Work instruction>
Look through the material below and copy exactly the lines from the line with "captured an immunohistochemistry" to the line with "image shows no", those two lines included.

Information>
------------------------------------

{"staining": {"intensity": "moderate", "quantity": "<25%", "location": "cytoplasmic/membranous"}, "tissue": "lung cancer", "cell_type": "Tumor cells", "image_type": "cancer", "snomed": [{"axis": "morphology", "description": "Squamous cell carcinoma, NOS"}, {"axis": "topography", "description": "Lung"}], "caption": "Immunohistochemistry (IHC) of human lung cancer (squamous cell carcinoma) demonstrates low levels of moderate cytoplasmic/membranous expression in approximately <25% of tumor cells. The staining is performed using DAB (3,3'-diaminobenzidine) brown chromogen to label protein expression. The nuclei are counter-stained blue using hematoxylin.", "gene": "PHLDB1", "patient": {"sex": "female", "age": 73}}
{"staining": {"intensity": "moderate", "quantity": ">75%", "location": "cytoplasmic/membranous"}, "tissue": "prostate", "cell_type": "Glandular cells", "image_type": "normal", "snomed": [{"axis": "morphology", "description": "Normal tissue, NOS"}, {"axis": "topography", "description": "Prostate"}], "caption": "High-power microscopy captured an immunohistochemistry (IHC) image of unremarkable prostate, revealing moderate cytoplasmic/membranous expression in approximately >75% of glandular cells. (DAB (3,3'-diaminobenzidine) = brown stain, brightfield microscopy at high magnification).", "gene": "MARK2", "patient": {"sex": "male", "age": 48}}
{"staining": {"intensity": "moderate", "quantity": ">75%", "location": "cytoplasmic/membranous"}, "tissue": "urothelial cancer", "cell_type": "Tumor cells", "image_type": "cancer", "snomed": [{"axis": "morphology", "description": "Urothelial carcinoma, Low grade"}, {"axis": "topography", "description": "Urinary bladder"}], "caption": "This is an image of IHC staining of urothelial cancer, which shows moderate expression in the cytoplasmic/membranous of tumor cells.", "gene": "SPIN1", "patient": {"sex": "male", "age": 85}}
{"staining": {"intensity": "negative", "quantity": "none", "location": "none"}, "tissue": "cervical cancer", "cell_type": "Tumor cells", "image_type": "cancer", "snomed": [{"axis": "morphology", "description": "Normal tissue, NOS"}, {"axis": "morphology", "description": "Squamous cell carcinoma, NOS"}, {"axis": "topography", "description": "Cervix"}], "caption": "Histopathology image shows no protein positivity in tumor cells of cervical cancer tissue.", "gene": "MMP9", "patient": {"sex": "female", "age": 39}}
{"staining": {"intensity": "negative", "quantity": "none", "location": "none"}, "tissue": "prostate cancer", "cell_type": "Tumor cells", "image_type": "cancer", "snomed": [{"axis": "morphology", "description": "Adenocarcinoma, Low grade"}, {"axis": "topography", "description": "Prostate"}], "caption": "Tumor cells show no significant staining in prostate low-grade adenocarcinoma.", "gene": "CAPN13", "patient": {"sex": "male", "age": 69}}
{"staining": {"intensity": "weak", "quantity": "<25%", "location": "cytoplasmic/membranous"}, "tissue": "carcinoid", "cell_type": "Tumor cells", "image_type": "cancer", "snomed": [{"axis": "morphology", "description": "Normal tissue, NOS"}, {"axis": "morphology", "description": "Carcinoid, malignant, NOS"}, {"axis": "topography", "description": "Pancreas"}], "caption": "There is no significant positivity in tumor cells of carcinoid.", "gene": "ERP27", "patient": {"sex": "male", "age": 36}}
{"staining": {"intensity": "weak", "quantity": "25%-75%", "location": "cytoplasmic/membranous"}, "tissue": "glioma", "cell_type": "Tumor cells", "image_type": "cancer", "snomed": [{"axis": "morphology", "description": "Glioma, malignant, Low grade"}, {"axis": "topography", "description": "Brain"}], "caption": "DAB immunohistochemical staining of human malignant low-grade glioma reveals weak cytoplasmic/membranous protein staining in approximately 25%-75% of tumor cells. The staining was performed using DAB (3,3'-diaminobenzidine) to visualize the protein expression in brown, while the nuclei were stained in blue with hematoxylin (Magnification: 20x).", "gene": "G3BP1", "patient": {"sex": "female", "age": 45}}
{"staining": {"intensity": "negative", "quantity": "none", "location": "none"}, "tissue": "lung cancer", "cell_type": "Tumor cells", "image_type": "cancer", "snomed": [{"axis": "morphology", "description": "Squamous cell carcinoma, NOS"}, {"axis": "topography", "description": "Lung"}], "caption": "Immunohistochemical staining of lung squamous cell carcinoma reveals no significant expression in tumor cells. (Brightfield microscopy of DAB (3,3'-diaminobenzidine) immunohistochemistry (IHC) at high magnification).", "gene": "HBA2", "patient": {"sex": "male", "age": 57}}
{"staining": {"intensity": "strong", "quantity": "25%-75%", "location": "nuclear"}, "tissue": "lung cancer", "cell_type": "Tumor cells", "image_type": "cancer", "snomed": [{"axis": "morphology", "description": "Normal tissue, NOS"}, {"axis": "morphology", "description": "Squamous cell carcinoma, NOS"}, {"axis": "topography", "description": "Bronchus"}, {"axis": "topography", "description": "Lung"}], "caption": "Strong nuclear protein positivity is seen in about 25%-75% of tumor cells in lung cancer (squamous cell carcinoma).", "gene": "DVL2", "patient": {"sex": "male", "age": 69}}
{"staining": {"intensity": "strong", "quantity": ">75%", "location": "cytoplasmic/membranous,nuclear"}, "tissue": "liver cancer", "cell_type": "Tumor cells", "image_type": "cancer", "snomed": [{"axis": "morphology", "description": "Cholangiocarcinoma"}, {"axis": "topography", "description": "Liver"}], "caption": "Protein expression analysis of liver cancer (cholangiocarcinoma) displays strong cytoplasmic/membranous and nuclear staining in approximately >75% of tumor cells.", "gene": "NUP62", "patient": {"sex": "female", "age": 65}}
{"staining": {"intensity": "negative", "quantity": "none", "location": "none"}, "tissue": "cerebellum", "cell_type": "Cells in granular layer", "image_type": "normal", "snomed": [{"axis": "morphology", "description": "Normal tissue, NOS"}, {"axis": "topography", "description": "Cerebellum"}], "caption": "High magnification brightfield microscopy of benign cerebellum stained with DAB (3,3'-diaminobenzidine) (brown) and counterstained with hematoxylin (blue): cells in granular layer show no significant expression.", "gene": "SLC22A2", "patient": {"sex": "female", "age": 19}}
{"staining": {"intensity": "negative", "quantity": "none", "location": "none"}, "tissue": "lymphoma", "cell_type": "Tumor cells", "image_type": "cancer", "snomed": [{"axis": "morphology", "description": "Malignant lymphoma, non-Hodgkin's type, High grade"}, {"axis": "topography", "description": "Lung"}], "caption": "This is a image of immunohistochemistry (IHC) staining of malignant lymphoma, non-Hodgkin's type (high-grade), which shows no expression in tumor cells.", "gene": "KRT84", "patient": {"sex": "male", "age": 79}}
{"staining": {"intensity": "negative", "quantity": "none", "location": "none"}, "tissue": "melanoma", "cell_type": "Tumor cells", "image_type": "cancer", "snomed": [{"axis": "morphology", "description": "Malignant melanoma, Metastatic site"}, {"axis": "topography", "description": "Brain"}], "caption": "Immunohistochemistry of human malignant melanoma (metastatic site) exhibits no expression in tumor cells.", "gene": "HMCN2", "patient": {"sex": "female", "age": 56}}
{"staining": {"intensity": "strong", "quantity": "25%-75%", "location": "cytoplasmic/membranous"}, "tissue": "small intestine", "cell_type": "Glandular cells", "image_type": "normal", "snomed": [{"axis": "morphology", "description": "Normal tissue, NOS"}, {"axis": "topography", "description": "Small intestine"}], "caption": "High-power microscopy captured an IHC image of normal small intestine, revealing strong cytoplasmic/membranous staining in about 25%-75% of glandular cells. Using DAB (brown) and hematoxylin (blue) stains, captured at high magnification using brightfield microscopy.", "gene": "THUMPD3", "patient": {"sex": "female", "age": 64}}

------------------------------------

Response area>
{"staining": {"intensity": "moderate", "quantity": ">75%", "location": "cytoplasmic/membranous"}, "tissue": "prostate", "cell_type": "Glandular cells", "image_type": "normal", "snomed": [{"axis": "morphology", "description": "Normal tissue, NOS"}, {"axis": "topography", "description": "Prostate"}], "caption": "High-power microscopy captured an immunohistochemistry (IHC) image of unremarkable prostate, revealing moderate cytoplasmic/membranous expression in approximately >75% of glandular cells. (DAB (3,3'-diaminobenzidine) = brown stain, brightfield microscopy at high magnification).", "gene": "MARK2", "patient": {"sex": "male", "age": 48}}
{"staining": {"intensity": "moderate", "quantity": ">75%", "location": "cytoplasmic/membranous"}, "tissue": "urothelial cancer", "cell_type": "Tumor cells", "image_type": "cancer", "snomed": [{"axis": "morphology", "description": "Urothelial carcinoma, Low grade"}, {"axis": "topography", "description": "Urinary bladder"}], "caption": "This is an image of IHC staining of urothelial cancer, which shows moderate expression in the cytoplasmic/membranous of tumor cells.", "gene": "SPIN1", "patient": {"sex": "male", "age": 85}}
{"staining": {"intensity": "negative", "quantity": "none", "location": "none"}, "tissue": "cervical cancer", "cell_type": "Tumor cells", "image_type": "cancer", "snomed": [{"axis": "morphology", "description": "Normal tissue, NOS"}, {"axis": "morphology", "description": "Squamous cell carcinoma, NOS"}, {"axis": "topography", "description": "Cervix"}], "caption": "Histopathology image shows no protein positivity in tumor cells of cervical cancer tissue.", "gene": "MMP9", "patient": {"sex": "female", "age": 39}}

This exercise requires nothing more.